RUST - Pas seulement pour les programmeurs

En tant qu'ingénieur en systèmes optiques, la modélisation de systèmes complexes fait partie intégrante de notre travail. Comme nous nous appuyons souvent sur des simulations qui prennent beaucoup de temps, l'efficacité du langage de programmation que nous utilisons devient une considération importante. C'est pourquoi nous gravitons généralement autour du C ou du C++, ainsi que des bibliothèques patrimoniales construites en Fortran.

Rust n'est généralement pas le premier langage qui vient à l'esprit lorsqu'on s'attaque à un nouveau problème. Il est souvent considéré comme un langage réservé aux programmeurs professionnels, connu pour sa courbe d'apprentissage abrupte. Et oui, je pense que cette réputation est en grande partie méritée.
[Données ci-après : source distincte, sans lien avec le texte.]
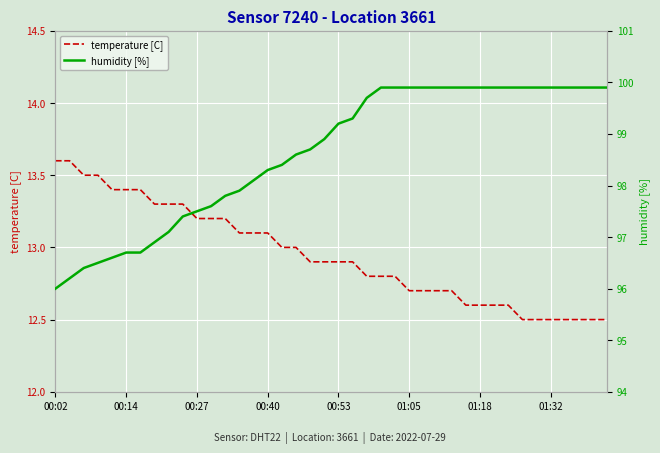

The temperature [C] series shows 4.7 at 01:18. True or false?

False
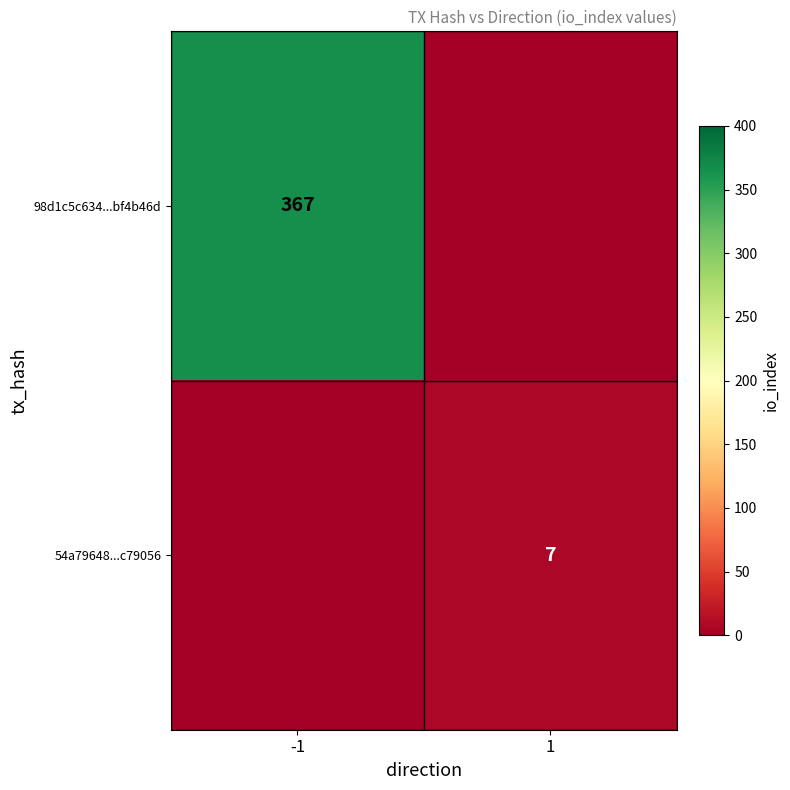

Is the value of 54a79648...c79056 at 1 greater than the value of 98d1c5c634...bf4b46d at -1?

No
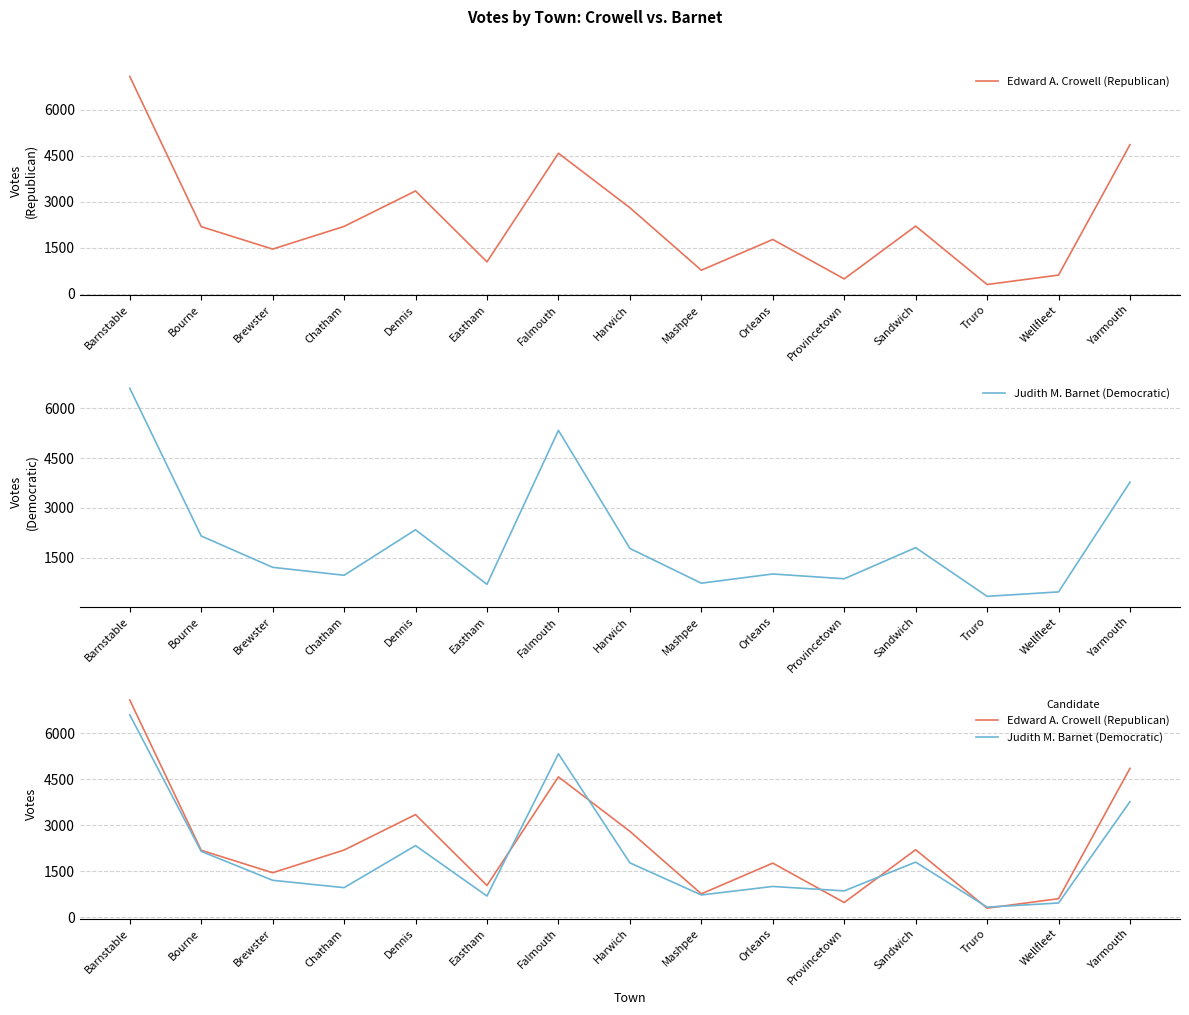

Where is the first local maximum for Edward A. Crowell (Republican)?

Dennis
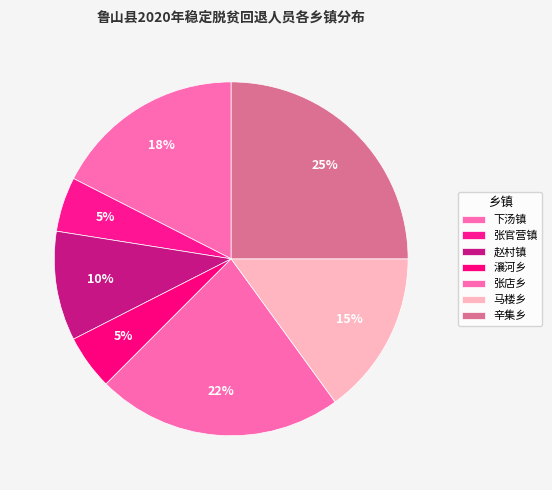

How many segments does this pie chart have?

7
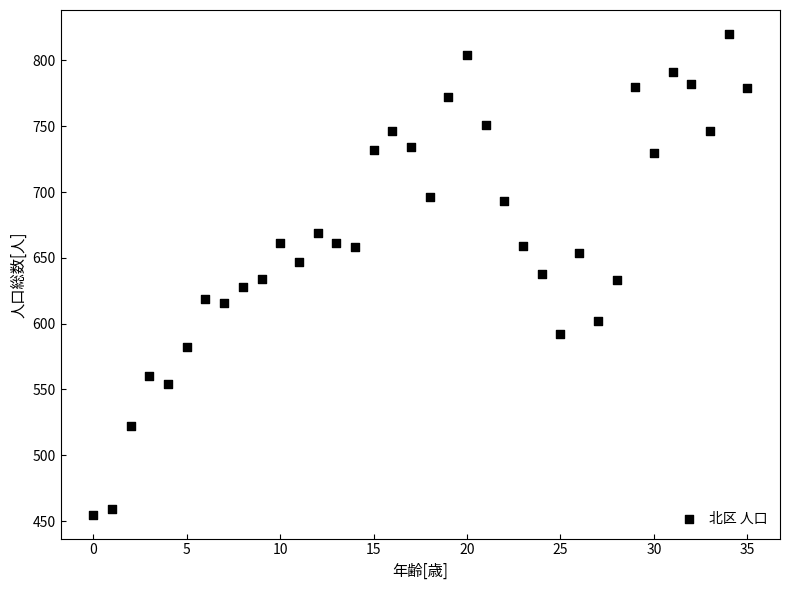

What is the range of Y values (max minus min)?

365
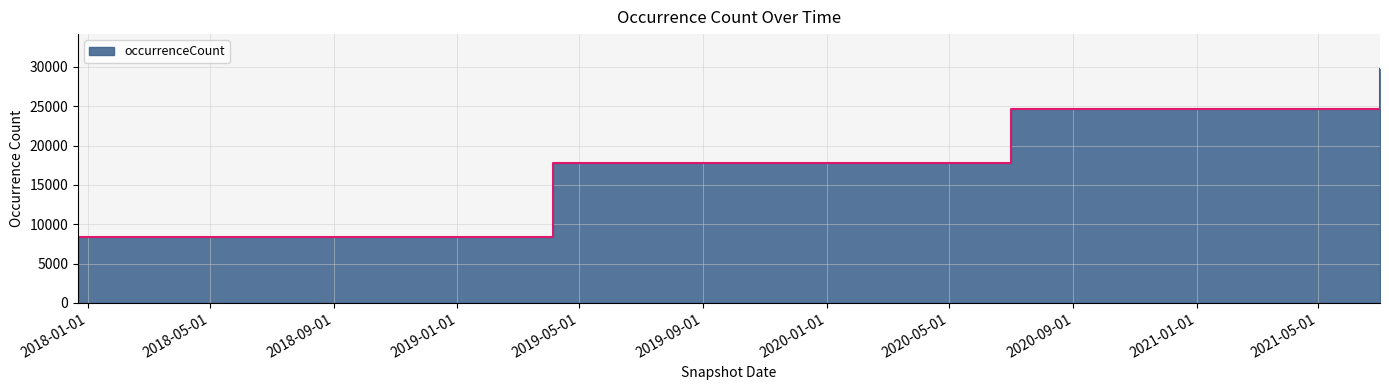

What is the label of the 1st point from the right?

2021-07-01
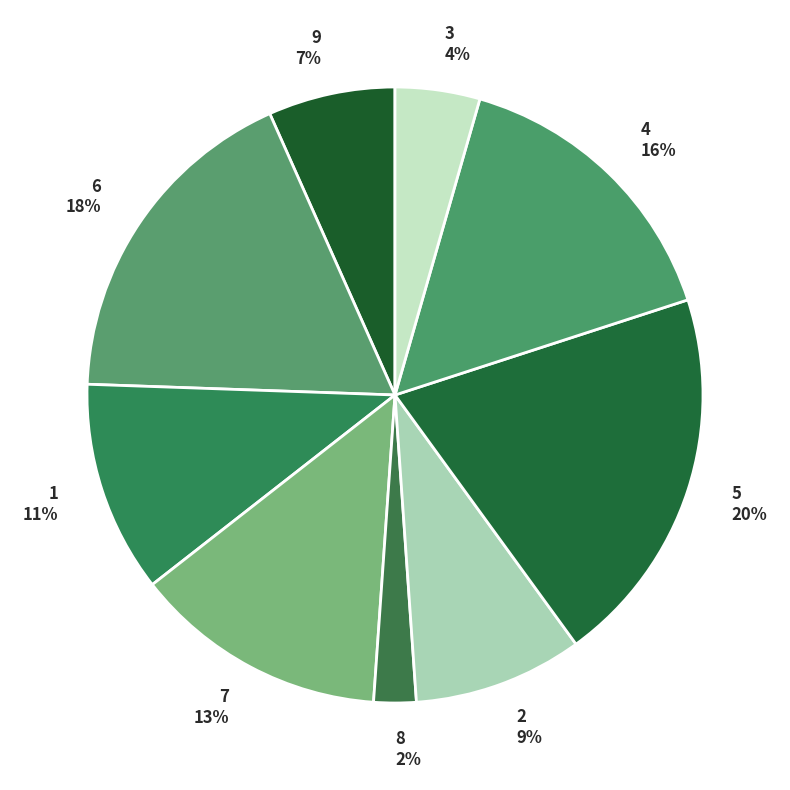

To the nearest percent, what is the difference between the largest and smallest slice percentages?

18%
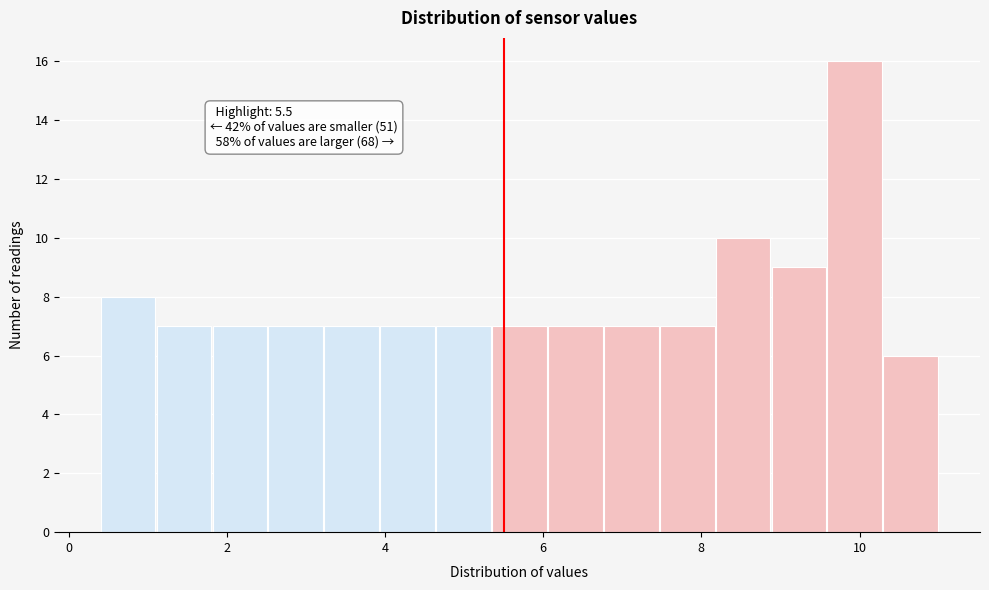

Read against the x-axis, roughly where is the centre of the tallest bar?

10.0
Mais je crois aussi que Rust a quelque chose à offrir, quelque chose qui mérite qu'on s'y intéresse de plus près.

Complexité croissante et coûts cachés


Lorsque nous planifions un projet, il est rare que nous sachions exactement où il ira, surtout s'il s'avère réellement utile, ce qui est tout l'intérêt, n'est-ce pas ? Au fur et à mesure que le logiciel mûrit, nous nous retrouvons souvent à vouloir l'intégrer dans différents contextes, chacun ajoutant de nouvelles couches de complexité, souvent bien au-delà de ce que nous avions prévu au départ.

Avec C ou C++, nous devons gérer nous-mêmes tous les petits détails. Ces données sont-elles toujours valables lorsque j'essaie de les utiliser ? Avons-nous libéré le mutex sur ce chemin de code ? La liste de ces questions devient vite longue.

Renverser le scénario

Rust inverse cette dynamique. Il décharge le compilateur d'un grand nombre de ces préoccupations. D'une certaine manière, le compilateur devient votre deuxième paire d'yeux et vous dit : “Vous ne pouvez pas faire ça, voici pourquoi”. Un logiciel qui se compile dans un contexte donné peut refuser de se compiler lorsqu'il est adapté à un autre contexte - et c'est souvent une bonne chose.

En C ou en C++, le code peut se compiler parfaitement et, si vous avez de la chance, il se bloque immédiatement en cas de problème. Mais parfois, les bogues restent en sommeil pendant des années, ne refaisant surface que lorsque vous effectuez une modification. Pire encore, il se peut qu'ils ne plantent rien, mais qu'ils faussent subtilement les résultats une fois toutes les centaines d'exécutions.

Bien sûr, avec de bonnes pratiques de test et des outils comme les sanitizers, vous pouvez détecter ces problèmes. Mais soyons honnêtes : lorsque votre expertise principale est la physique ou l'optique, et non le test de logiciels, il devient vraiment intéressant d'avoir un compilateur qui prévient de manière proactive des classes entières de bogues.

Pourquoi la rouille mérite-t-elle d'être prise en compte ?


Rust ne garantit pas l'exactitude, mais il veille sur vous. Il vous aide à éviter non seulement les erreurs évidentes, mais aussi parfois les erreurs cachées, avant qu'elles ne se transforment en véritables problèmes. Et tout cela sans sacrifier les performances. Pour ceux d'entre nous qui travaillent dans des domaines où la précision et la justesse sont aussi importantes que la vitesse, Rust offre une combinaison rare : la sécurité d'un langage moderne avec les performances du C. C'est un compromis qui vaut la peine d'être considéré.

L'aide à l'IA négligée

Est-il encore utile d'apprendre à coder ? Aujourd'hui, tout à fait. Mieux encore, vous disposez d'un tuteur 24 heures sur 24 et 7 jours sur 7 avec ChatGPT ou Grok. Si vous voulez mon avis, ils sont tous les deux nuls en codage. Vraiment, je ne plaisante pas. Ils sont tout simplement nuls, mais ils sont excellents pour répondre à des questions spécifiques. Des questions sur la stratégie, ou sur les outils (crates en langage Rust). Si vous commencez avec Rust, ne lui demandez pas de vous donner du code, lisez le livre et demandez des explications.